Vertigo marks decade
with run of new titles
2003 marks 10 years of "mature audience" comic books and graphic novels published under the DC Comics imprint Vertigo. It has been, and continues to be, the trailblazer for provocative adult, complex and literate fare -- namely, no superheroes.
In a couple of previous columns, I've praised past and present Vertigo titles "100 Bullets" (the best crime comic book out now, hands down, by the crack creative team of Brian Azzarello and Marcelo Frusin) and the distinctive sci-fi cyberpunk work of Paul Pope and his "Heavy Liquid" and "100%," which just completed its five-issue run.
Since then, Vertigo has further distinguished itself with a run of newer titles that have made this anniversary year an especially rewarding one, strengthening its hold on fans like myself while bringing in new ones. Editors Karen Berger, Shelly Bond and Will Dennis continue to push the envelope with the following:
"American Century" (writers Howard Chaykin and David Tischman; illustrator Marc Lanning): It's a return to the hard-boiled action-adventure genre, the postwar years when the "guys and dames" of pulp fiction were part of the country's popular culture. There's your handsome and rugged macho antihero, Harry Kraft, constantly down on his luck but always willing to do the dirty work (and equally dirty and hardened women) to get by. I particularly enjoy how the tough, scatological dialogue is combined with the conventional, nearly bland artwork (plus, I confess, the gratuitous sex and nudity).

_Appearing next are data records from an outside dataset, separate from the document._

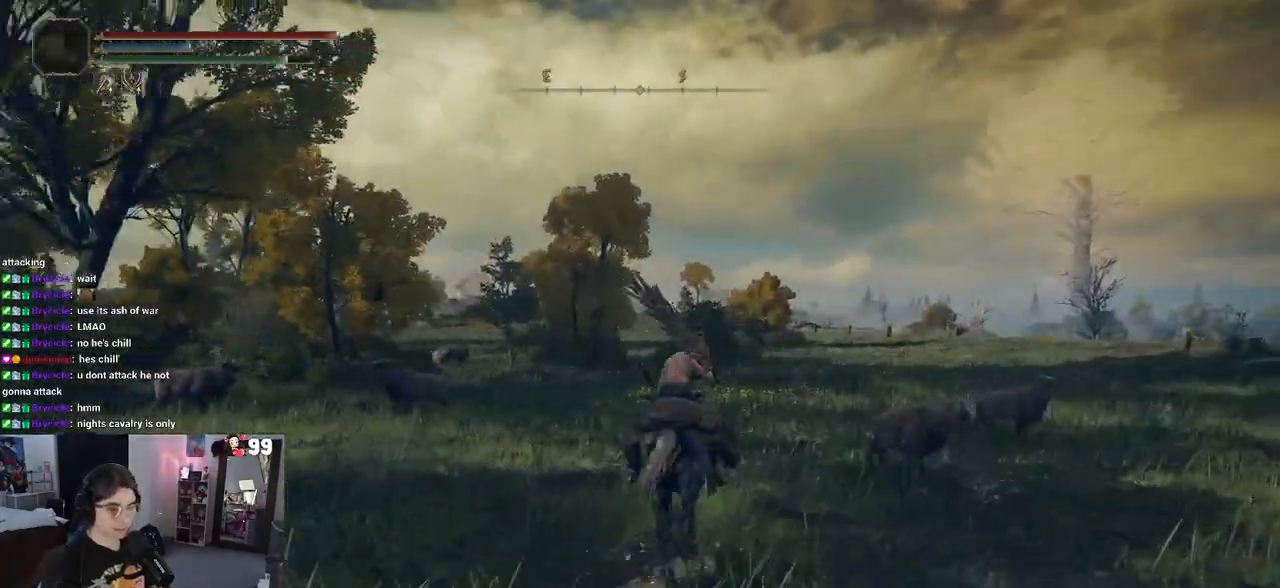
{"buttons": [], "left_stick": "up-right", "right_stick": "left", "events": [[17, "right_stick", "center"], [167, "left_stick", "up-right"], [433, "right_stick", "left"]]}
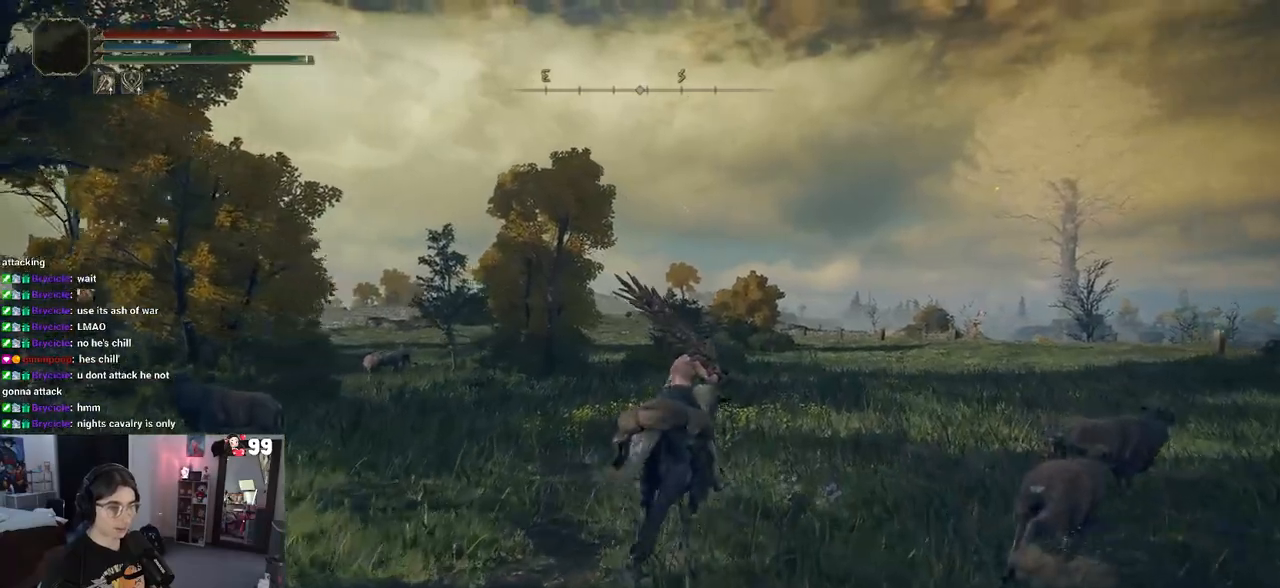
{"buttons": [], "left_stick": "up-right", "right_stick": "center", "events": [[250, "right_stick", "center"]]}
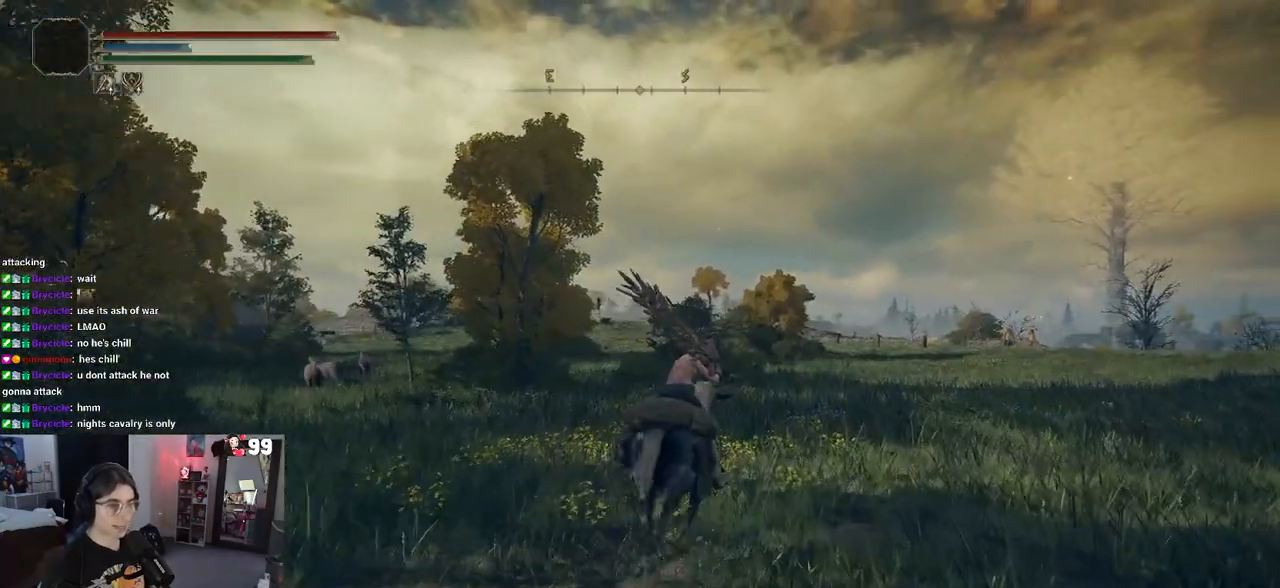
{"buttons": [], "left_stick": "up-right", "right_stick": "left", "events": [[483, "right_stick", "left"]]}
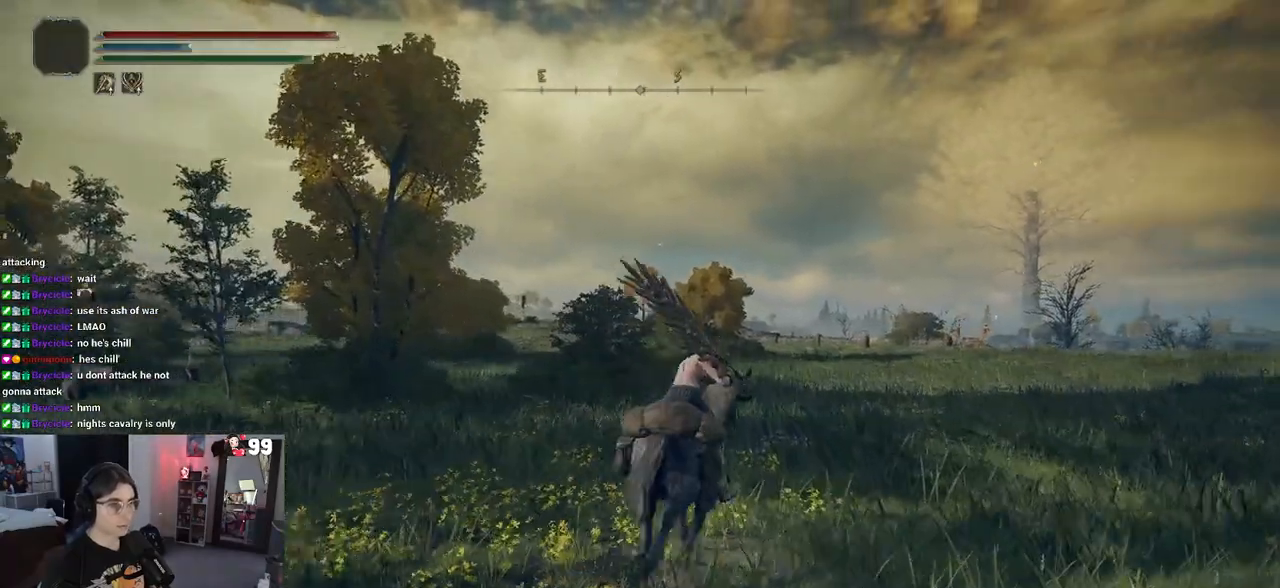
{"buttons": [], "left_stick": "up-right", "right_stick": "left", "events": []}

"Beware the Creeper" (writer Jason Hall, illustrator Cliff Chiang): This is just two issues old, but I was made a fan right off because of Chiang's finely rendered artwork, which I first saw in the "Josie Mac" miniseries in the "Batman: Detective Comics" title. Yet another pulplike title, it's set in Paris of the 1920s, a time of cafe and club nightlife, and jazz and artistic restlessness, and tells the tale of twin sisters Madeline and Judith Benoir. To put it simply, Madeline's the good, chaste one and Judith's the sexy hedonist and, right now, readers are still trying to figure out what their relation is to a wild, costumed woman who cackles madly while preying on a respectable French family of their acquaintance. The jury's still out on the story line, but Chiang's art makes it worth a look.
"Fables" (writer Bill Willingham, illustrator Mark Buckingham, inker Steve Leialoha) and "Y -- The Last Man" (writer Brian K. Vaughan, co-writer and illustrator Pia Guerra, inker Jose Marzan): These two titles, in particular, have put Vertigo back in the spotlight, their issues flying off comic-book store shelves as soon as they're released, snatched up by readers both old and young. "Fables" concerns the adventures of the fairy-tale occupants of Fabletown, where characters such as Snow White, Prince Charming, the Big Bad Wolf and Old King Cole live together in the modern world, but as exiles, driven from their respective homelands by a mysterious figure only known as the Adversary. "Y" is a thriller-cum-social commentary about Yorick Brown, the last man on Earth -- literally -- who survives a mysterious virus that kills off every other male. Women now find themselves in a position of power and want to get to Brown to either kill him, capture him or use him as a breeder. Both books are wittily written.
"The Filth" (writer Grant Morrison, illustrator Chris Weston, inker Gary Erskine): Scotsman Grant Morrison, who made his reputation with the earlier Vertigo series "The Invisibles," is back with an equally disturbing and fantastical story line, filled with a well-oiled conspiracy, glam sci-fi characters, nasty nanotechnology and equally nasty psychos. They populate this near-future world out of control. "The Filth" is so pervasively caustic and relentlessly weird (but just as well done) that it leaves one with a sour opinion about humans in general. If you don't think this is your cup of tea, better you should go with his fine work on Marvel's "New X-Men" title, which is relatively tamer.
"Vertigo Pop!": This overall title of miniseries has taken readers through Tokyo, London and now Bangkok. The first two story arcs distinguished themselves with sharply told tales and illustrations, both distinctive in their own rights. The London series featured British vets Peter Milligan and Warren Pleece spinning an entertaining tale about a washed-up rock legend getting a second chance by switching bodies -- and lives -- with a young, handsome but talentless musician. Jonathan Vankin and penciler Seth Fisher's Tokyo take was an appealingly stylized story about a clueless gaijin who gets into a misadventure with two schoolgirls, yakuza and pop stars.
Vankin returns for the Bangkok miniseries, this time with Giuseppe Camuncoli and Shawn Martinbrough, for their take on life in this Asian capital of both natural beauty and urban sleaze. A young American couple, after saving a rare white elephant from ivory merchants, attempts to do the same with a teenage prostitute -- no matter the cost. The first issue looks promising and should continue the run of success this overlooked series has garnered with issues past.